New research released by FIS, a leading financial services technology firm, has found financial fraud growing substantially since last year, with the share of victims doubling to 37% of respondents, and all age segments falling victim to fraudsters. FIS’ fifth annual PACE report highlights that Indians have embraced digital transactions, but they are yet to learn the do’s and don’ts of sharing personal information, with social engineering and phishing emails are rampant.
There is a dramatic correlation in India between adoption of mobile apps and digital payments and increasing rate of financial fraud. Close to 96% of Indians who fell victim to financial fraud during the last year had switched to mobile apps and digital payments from cash as mode of payment. Some of the other interesting findings are:
Mobile apps drive innovation
Banks can no longer treat branches as their only channel to provide personalised service and engage customers. Mobile apps now serve as the digital “face” for many banks, and a record 41% of bank interactions are now performed via mobile device. Mobile has become the default banking channel across all age groups. Looking ahead, Indian consumers want banks to invest in password-free and biometric-based banking, voice banking and wallets.
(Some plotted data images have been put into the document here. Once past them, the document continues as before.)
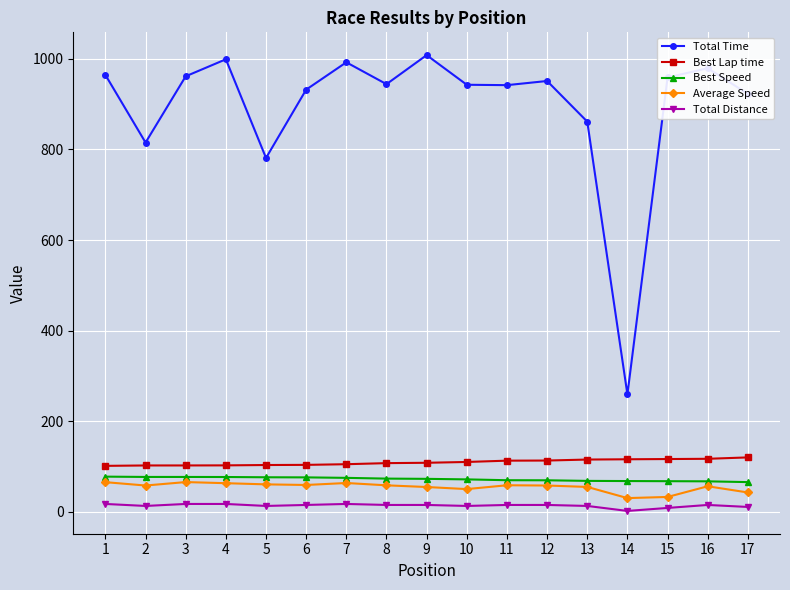

What is the total value across all series at 6?

1187.1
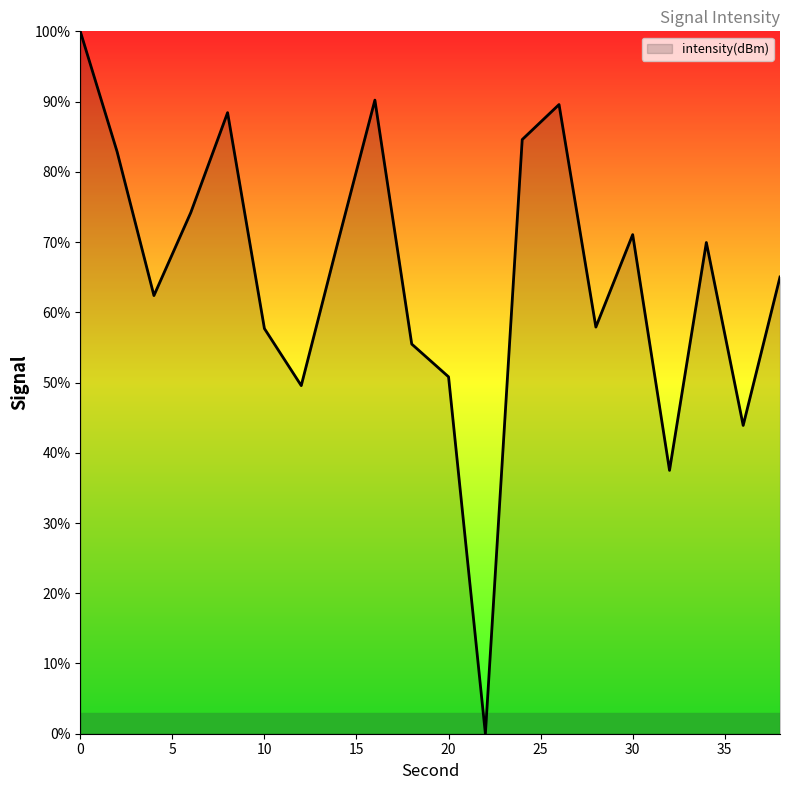

What is the difference between the maximum and minimum values?

100.0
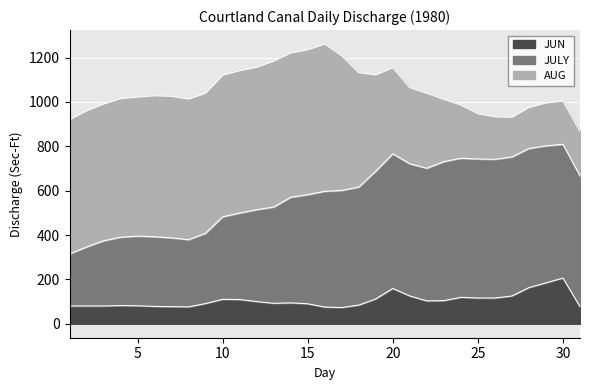

Read the JUN value at 9.

91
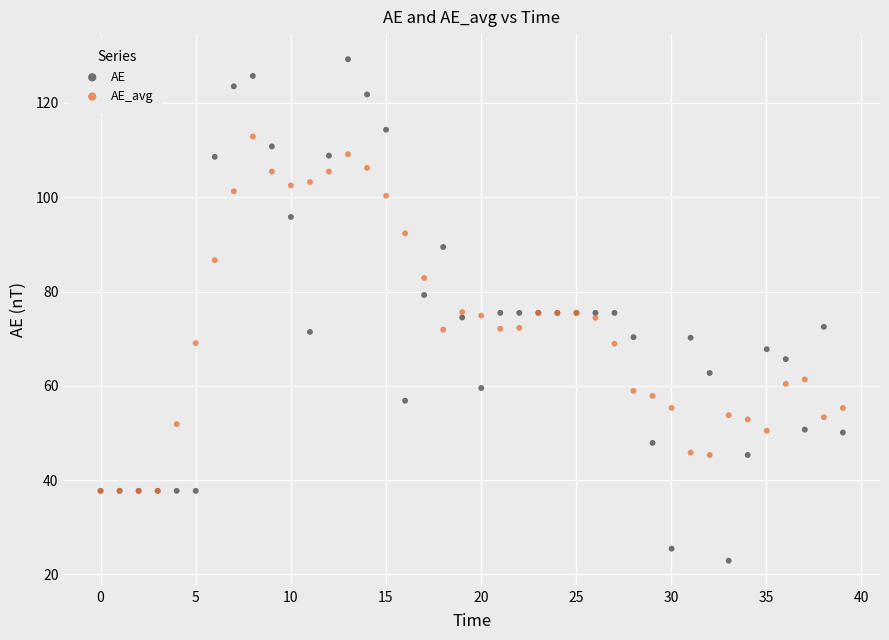

Which series has the widest spread of Y values?

AE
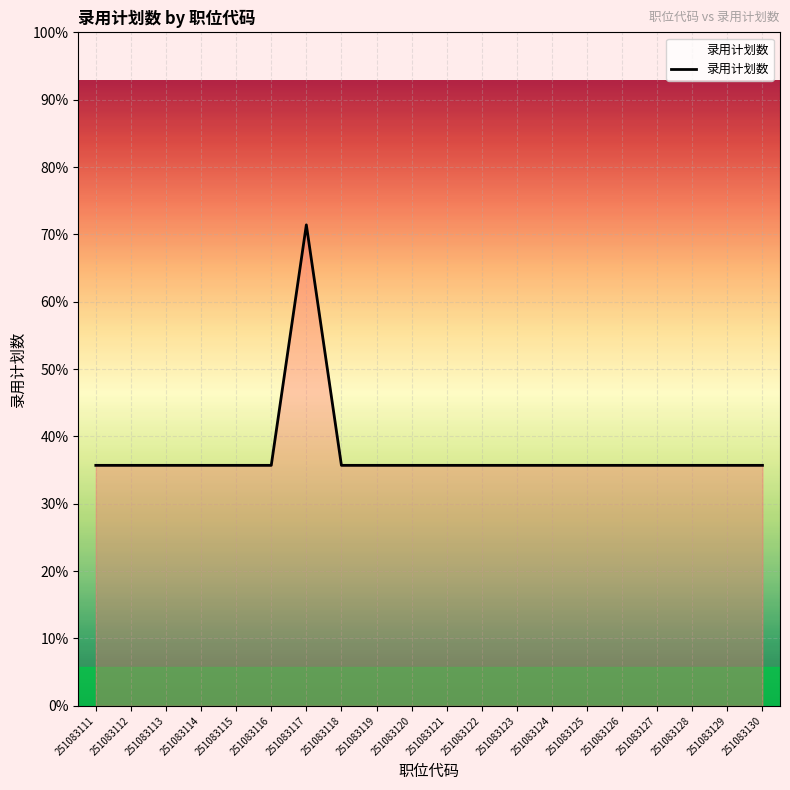

The chart shows a value of 2 at 251083123. True or false?

False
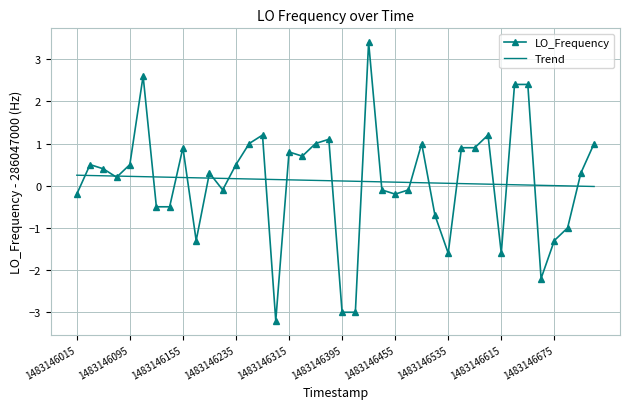

Which series has the largest range (max minus min)?

LO_Frequency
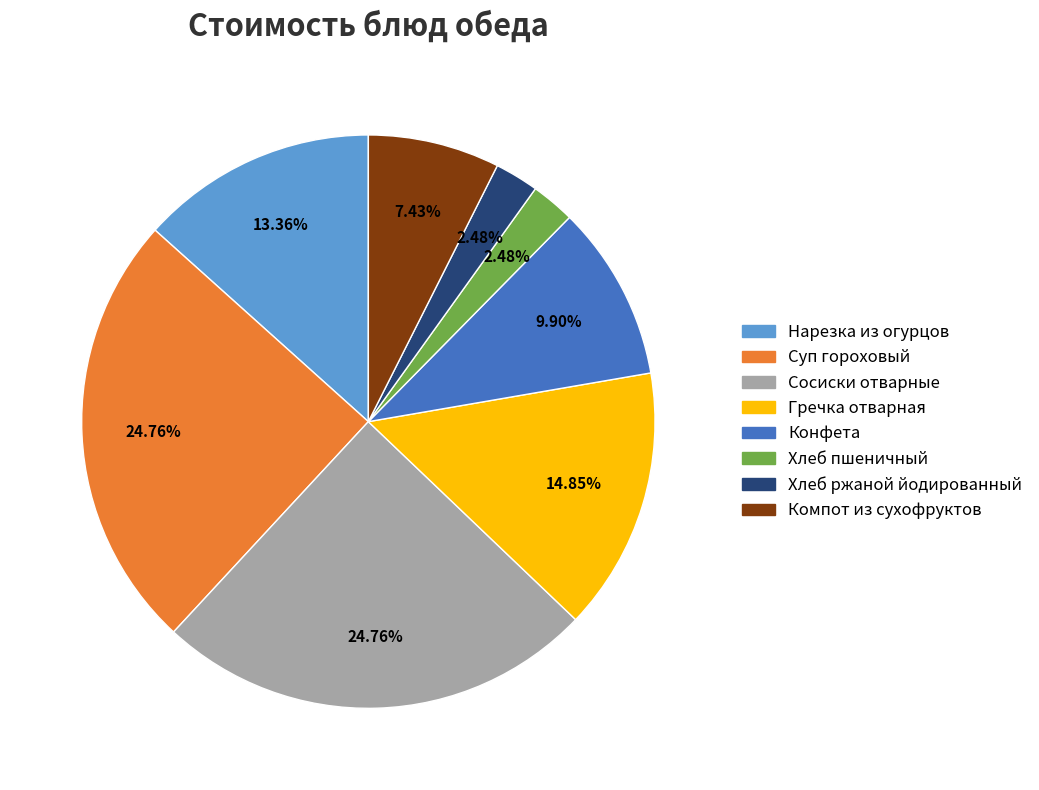

Is the sum of Хлеб пшеничный and Суп гороховый greater than half?

No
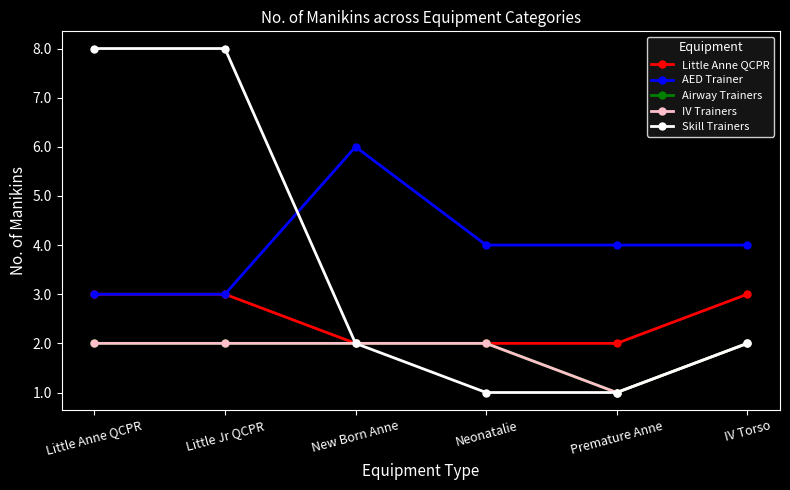

True or false: AED Trainer has more than 2 interior local peaks.

False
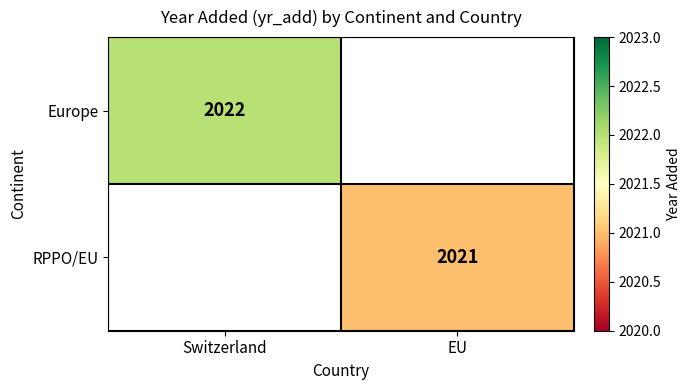

The value of Europe at Switzerland is 789.0. True or false?

False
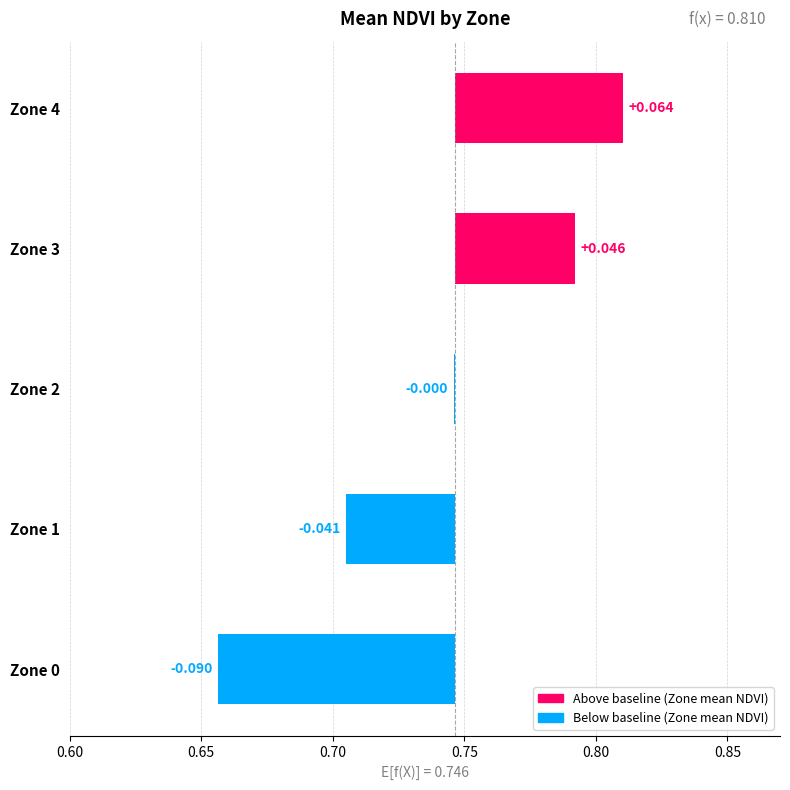

Does the chart contain any negative values?

Yes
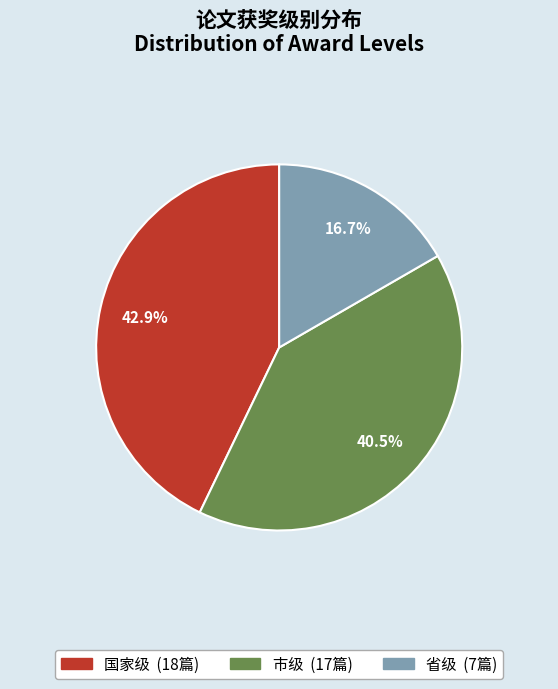

Is it true that 国家级 is 31% of the pie?

False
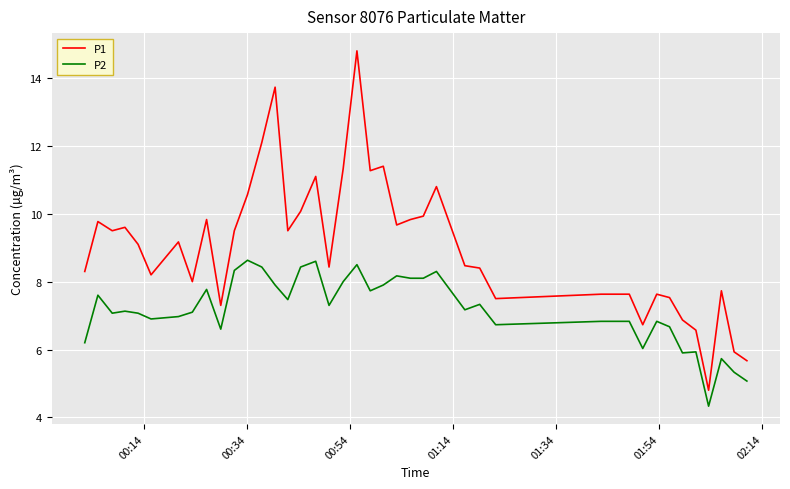

Rank the series by their average value, from highest to lowest.

P1, P2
Mobile payments go mainstream
While cash and cards are still the preferred way to pay, mobile payments are rapidly gaining traction, especially among Gen Y (18-26 age group) who are a prime audience for banking providers. In fact, India is far ahead of the US, the UK and Germany in mobile payment adoption. Mobile wallets that offer cash back and other incentives, are also spurring adoption. UPI 2.0 is also a boon for merchants, as it supports the use of an overdraft account and the verification of invoices prior to payments, moving mobile payments squarely into the small and medium enterprise segment.
Public sector banks leap ahead in customer satisfaction
Customers of top 50 global banks and private sector banks are less satisfied than they were in 2018. However, public sector banks—traditionally seen as slow to react —saw their proportion of “extremely satisfied” customers climb considerably, rocketing from the worst-performing category to the best.